University of Michigan Biological
Station
Biology 442 - Biology of Insects
Lecture Notes - Herbivory
- Herbivory - eating plants
- Types of herbivory
- Chewing - skeletonizers, miners, tiers,
rollers, folders, borers, external feeders
- Sucking - Homoptera, Hemiptera
- Gall formers - Diptera, Hymenoptera
- Coevolution with respect to herbivory - 1st popularized by
Ehrlich and Raven 1964 with butterflies and plant families.
- See tight association between groups. e.g.
Monarchs and Milkweeds, Heliconius and Passiflora.

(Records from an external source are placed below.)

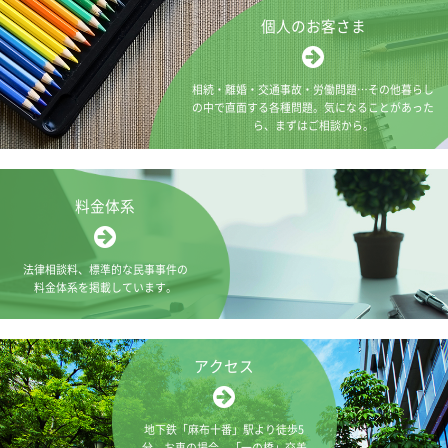
個人のお客さま
相続・離婚・交通事故・労働問題…
その他暮らし
の中で直面する各種問題。
気になることがあった
ら、まずはご相談から。
料金体系
法律相談料、
標準的な民事事件の
料金体系を
掲載しています。
アクセス
地下鉄「麻布十番」駅より徒歩5
分。
お車の場合、「一の橋」
交差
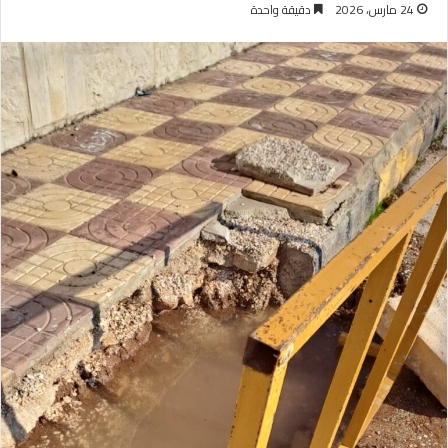
24 مارس، 2026
دقيقة واحدة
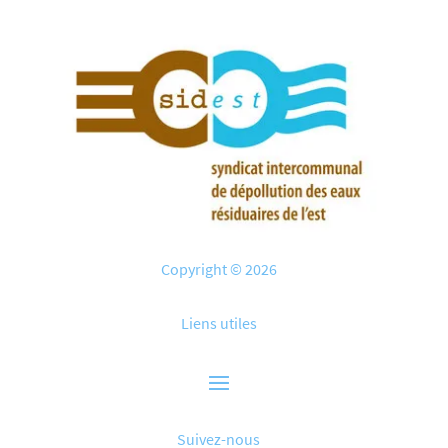
Copyright © 2026
Liens utiles
Suivez-nous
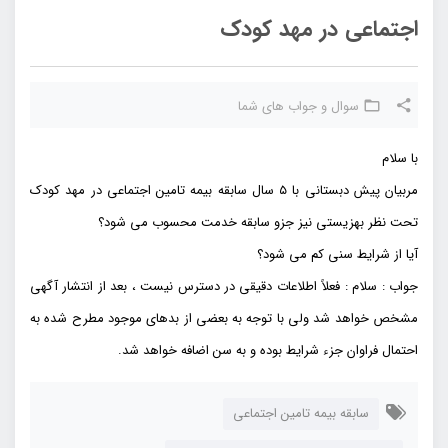
اجتماعی در مهد کودک
سوال و جواب های شما
با سلام
مربیان پیش دبستانی با ۵ سال سابقه بیمه تامین اجتماعی در مهد کودک
تحت نظر بهزیستی نیز جزو سابقه خدمت محسوب می شود؟
آیا از شرایط سنی کم می شود؟
جواب : سلام : فعلاً اطلاعات دقیقی در دسترس نیست ، بعد از انتشار آگهی
مشخص خواهد شد ولی با توجه به بعضی از بدهای موجود مطرح شده به
احتمال فراوان جزء شرایط بوده و به سن اضافه خواهد شد.
سابقه بیمه تامین اجتماعی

- Diffuse coevolution - suites of species influencing each
other.
- Plant adaptations
- Physical - toughness, spines, hairs
- Chemical - nutritional differences, secondary chemicals
(alkaloids, terpenoids, phenols)
- Insect adaptations
- Physical - mouthparts, size, orientation of
mouthparts (miners)
- Chemical - detoxification (MFO's), sequestration,
secretion of growth factors (galls)
- Behavioral - Leaf miners that mine through veins or in a
circle; leaf feeders that clip veins or leaf; avoidance of
sun in insects feeding on photosensitizing plants.
- Example - Monarchs and milkweeds, black swallowtails and
carrots, pharmacophagy
- Apparency Theory - 1st major idea to explain patterns of
herbivory.
- Feeny in 1970's.
- Apparency of plant depends on size, generation time,
chemical characters.
- 2 types of defenses depending on apparency.
- Quatitative - found in apparent plants; dose
dependent; function pre-digestively, e.g. tannins;
generalist herbivores probably more prominent.
- Qualitative - found in unapparent plants; not dose
dependent (at least not at low levels in which they are
found); act as toxin; specialist herbivores prominent.
- Resource Concentration Hypothesis - defense depends on quality
of environment.
- 1980's - Coley.
- High resource environment leads to lower defense because
parts are less expensive (easy to replace).
- Low resource environment leads to higher defense levels
because parts are valuable (difficult to replace; there is a
lower limit to this where plants will stop spending energy on
defense).
- Plants eating insects.
- Evolved several times.
- In this area we have 4 genera; Sarracenia (pitcher plant),
Drosera (Sundew), Dionea (venus' flytray), Utricularia
(Bladderwort).
- Often associated with low nitrogen environments.